As CEO of the Internet Entertainment Group, a smutty company infamous for revealing Pamela Anderson and Tommy Lee's most intimate moments and, last month, rocker Keith Richards in the saggy buff, Seattle's Seth Warshavsky, 26, has made millions from his cybermall of adult websites. His members-only Clublove site boasts 115,000 subscribers, who pony up $24.95 a month for a variety of salacious fare. But he has also found gold in a bizarre array of pay-per-view Web events. Care to watch brain surgery live online? Or a sex-change operation? Warshavsky's live-just-about-anything imagination has made IEG a dynamic growth company of somewhat dubious repute. "The Net is the natural medium for adult content," says Warshavsky, a geek who has found his killer app. "We're in the right place at the right time." This year IEG, which he co-owns with 4 Star Financial Services, an investment company, is on track to generate $100 million in revenue and $35 million in profit. "It'll be exciting to see what happens with an IPO," Warshavsky says.

IEG, with 150 employees and real revenue, has a good chance of launching a successful offering. Adult companies have gone public before--Playboy Enterprises in 1993 and New Frontier Media last year--but none of them, served up amid a frenzied IPO market, have been pure Internet plays. (One other, much less endowed company, efox.net Inc., has registered with the Securities and Exchange Commission for an IPO.) And remember, many recent Internet IPO stars were companies with no earnings--think Marketwatch, theglobe.com and Geocities. IEG is already hugely profitable. If it were comparably valued, it would be worth hundreds of millions. "So far as whether it would be successful," says Gail Bronson, senior analyst at IPO Monitor, "you betcha. We're talking real revenue, real earnings, real product."
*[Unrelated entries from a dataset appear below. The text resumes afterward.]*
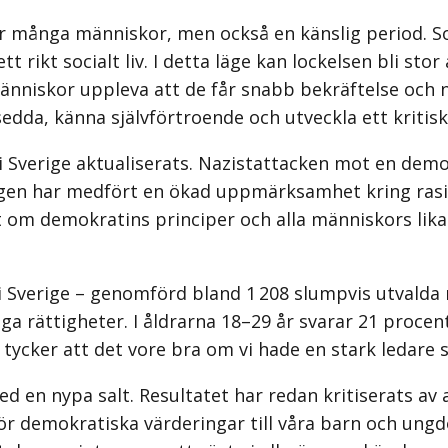
för många människor, men också en känslig period.
 rikt socialt liv. I detta läge kan lockelsen bli stor
niskor uppleva att de får snabb bekräftelse och n
sedda, känna självförtroende och utveckla ett kritis
 Sverige aktualiserats. Nazistattacken mot en demo
dagen har medfört en ökad uppmärksamhet kring rasi
et om demokratins principer och alla människors lik
i Sverige – genomförd bland 1 208 slumpvis utvald
ga rättigheter. I åldrarna 18–29 år svarar 21 procent
tycker att det vore bra om vi hade en stark ledare 
d en nypa salt. Resultatet har redan kritiserats av
för demokratiska värderingar till våra barn och ung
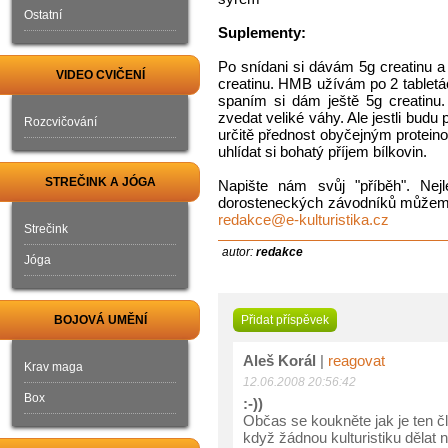
Ostatní
Suplementy:
Po snídani si dávám 5g creatinu a 
VIDEO CVIČENÍ
creatinu. HMB užívám po 2 tabletác
spaním si dám ještě 5g creatinu.
zvedat veliké váhy. Ale jestli bud
Rozcvičování
určitě přednost obyčejným protein
uhlídat si bohatý příjem bílkovin.
STREČINK A JÓGA
Napište nám svůj "příběh". Nej
dorosteneckých závodníků můžeme 
redakce@e-kulturistika.cz
Strečink
autor:
redakce
Jóga
BOJOVÁ UMĚNÍ
Přidat příspěvek
Aleš Korál
|
reagovat
Krav maga
12.06.2008 20:56:42
Box
:-))
Občas se koukněte jak je ten člá
když žádnou kulturistiku dělat 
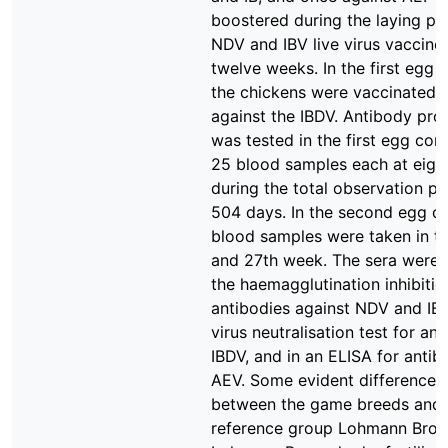
boostered during the laying pe
NDV and IBV live virus vaccine
twelve weeks. In the first egg 
the chickens were vaccinated 
against the IBDV. Antibody pro
was tested in the first egg con
25 blood samples each at eigh
during the total observation pe
504 days. In the second egg co
blood samples were taken in th
and 27th week. The sera were t
the haemagglutination inhibitio
antibodies against NDV and IBV,
virus neutralisation test for an
IBDV, and in an ELISA for antib
AEV. Some evident differences 
between the game breeds and 
reference group Lohmann Brow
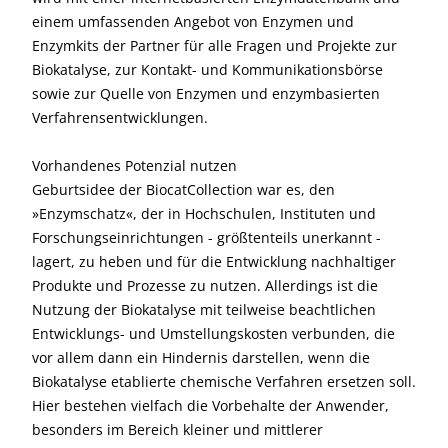
einem umfassenden Angebot von Enzymen und
Enzymkits der Partner für alle Fragen und Projekte zur
Biokatalyse, zur Kontakt- und Kommunikationsbörse
sowie zur Quelle von Enzymen und enzymbasierten
Verfahrensentwicklungen.
Vorhandenes Potenzial nutzen
Geburtsidee der BiocatCollection war es, den
»Enzymschatz«, der in Hochschulen, Instituten und
Forschungseinrichtungen - größtenteils unerkannt -
lagert, zu heben und für die Ent­wicklung nachhaltiger
Produkte und Prozesse zu nutzen. Allerdings ist die
Nutzung der Biokatalyse mit teilweise beachtlichen
Entwicklungs- und Umstellungskosten verbunden, die
vor allem dann ein Hindernis darstellen, wenn die
Biokatalyse etablierte chemische Verfahren ersetzen soll.
Hier bestehen vielfach die Vorbehalte der Anwender,
besonders im Bereich kleiner und mittlerer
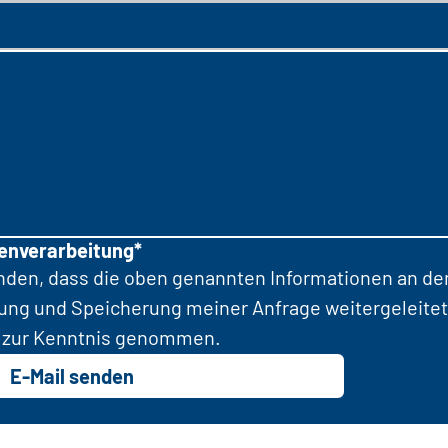
tenverarbeitung*
anden, dass die oben genannten Informationen an d
tung und Speicherung meiner Anfrage weitergeleitet
zur Kenntnis genommen.
E-Mail senden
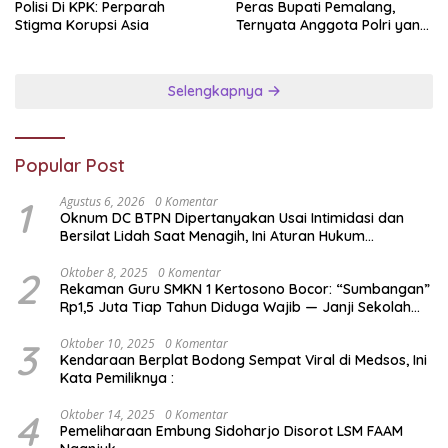
Polisi Di KPK: Perparah
Peras Bupati Pemalang,
Stigma Korupsi Asia
Ternyata Anggota Polri yang
Diperbantukan
Selengkapnya
Popular Post
1
Agustus 6, 2026
0 Komentar
Oknum DC BTPN Dipertanyakan Usai Intimidasi dan
Bersilat Lidah Saat Menagih, Ini Aturan Hukum
Penagihan Hutang di Indonesia
2
Oktober 8, 2025
0 Komentar
Rekaman Guru SMKN 1 Kertosono Bocor: “Sumbangan”
Rp1,5 Juta Tiap Tahun Diduga Wajib — Janji Sekolah
Bebas Pungli di Jatim Dipertanyakan
3
Oktober 10, 2025
0 Komentar
Kendaraan Berplat Bodong Sempat Viral di Medsos, Ini
Kata Pemiliknya :
4
Oktober 14, 2025
0 Komentar
Pemeliharaan Embung Sidoharjo Disorot LSM FAAM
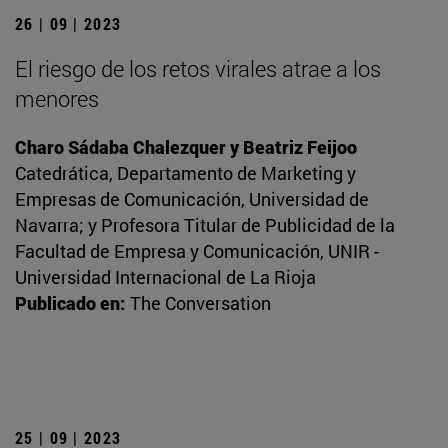
26 | 09 | 2023
El riesgo de los retos virales atrae a los
menores
Charo Sádaba Chalezquer y Beatriz Feijoo
Catedrática, Departamento de Marketing y
Empresas de Comunicación, Universidad de
Navarra; y Profesora Titular de Publicidad de la
Facultad de Empresa y Comunicación, UNIR -
Universidad Internacional de La Rioja
Publicado en:
The Conversation
25 | 09 | 2023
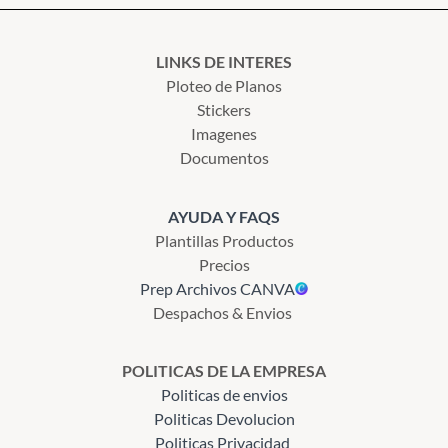
LINKS DE INTERES
Ploteo de Planos
Stickers
Imagenes
Documentos
AYUDA Y FAQS
Plantillas Productos
Precios
Prep Archivos CANVA
Despachos & Envios
POLITICAS DE LA EMPRESA
Politicas de envios
Politicas Devolucion
Politicas Privacidad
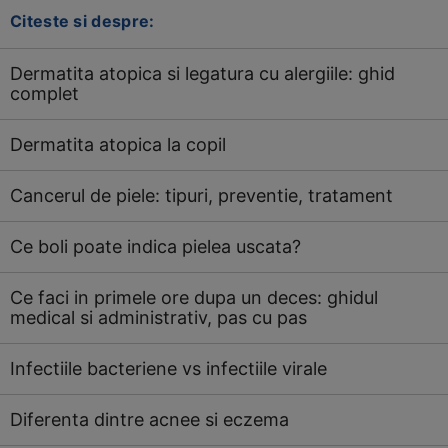
Citeste si despre:
Dermatita atopica si legatura cu alergiile: ghid
complet
Dermatita atopica la copil
Cancerul de piele: tipuri, preventie, tratament
Ce boli poate indica pielea uscata?
Ce faci in primele ore dupa un deces: ghidul
medical si administrativ, pas cu pas
Infectiile bacteriene vs infectiile virale
Diferenta dintre acnee si eczema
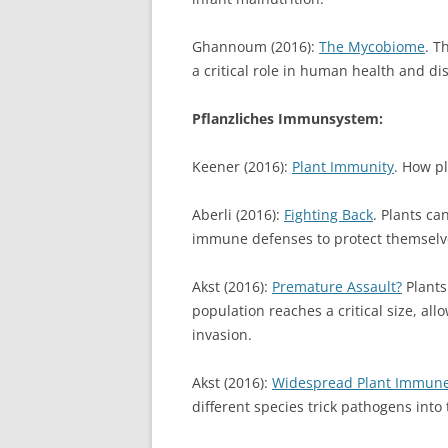
Ghannoum (2016):
The Mycobiome
. T
a critical role in human health and di
Pflanzliches Immunsystem:
Keener (2016):
Plant Immunity
. How pl
Aberli (2016):
Fighting Back
. Plants ca
immune defenses to protect themselv
Akst (2016):
Premature Assault?
Plants
population reaches a critical size, al
invasion.
Akst (2016):
Widespread Plant Immune
different species trick pathogens into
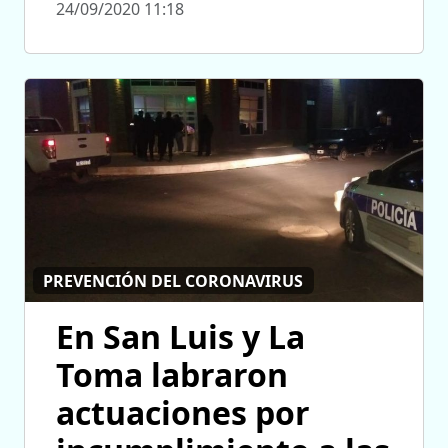
24/09/2020 11:18
PREVENCIÓN DEL CORONAVIRUS
En San Luis y La
Toma labraron
actuaciones por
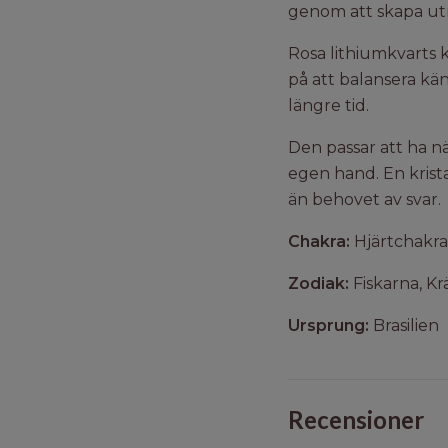
genom att skapa ut
Rosa lithiumkvarts k
på att balansera kän
längre tid.
Den passar att ha nä
egen hand. En krista
än behovet av svar.
Chakra:
Hjärtchakrat
Zodiak:
Fiskarna, Kr
Ursprung:
Brasilien
Recensioner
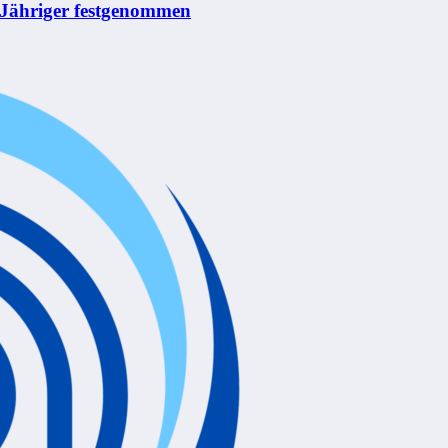
0-Jähriger festgenommen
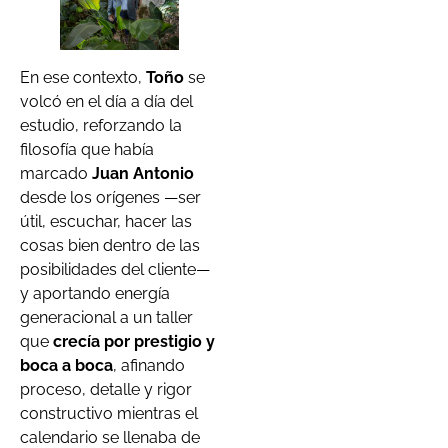
En ese contexto,
Toño
se
volcó en el día a día del
estudio, reforzando la
filosofía que había
marcado
Juan Antonio
desde los orígenes —ser
útil, escuchar, hacer las
cosas bien dentro de las
posibilidades del cliente—
y aportando energía
generacional a un taller
que
crecía por prestigio y
boca a boca
, afinando
proceso, detalle y rigor
constructivo mientras el
calendario se llenaba de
A bit too real. The stigma of adult content has been enough to frighten away top-tier underwriters like DLJ and Goldman Sachs. But for second-tier underwriters, the seamy associations might be worth the bottom-line bump. Craig Gould, vice president of National Securities, a firm that says it is likely to be in on the deal, believes the company can be floated, pointing out that BearStearns found a way to take Playboy public: "History has shown that Wall Street has raised money for adult companies," he says. Fidelity and Warburg Pincus hold blocks of Playboy stock, while BearStearns and T. Rowe Price own positions in Spice Entertainment, another adult-media company.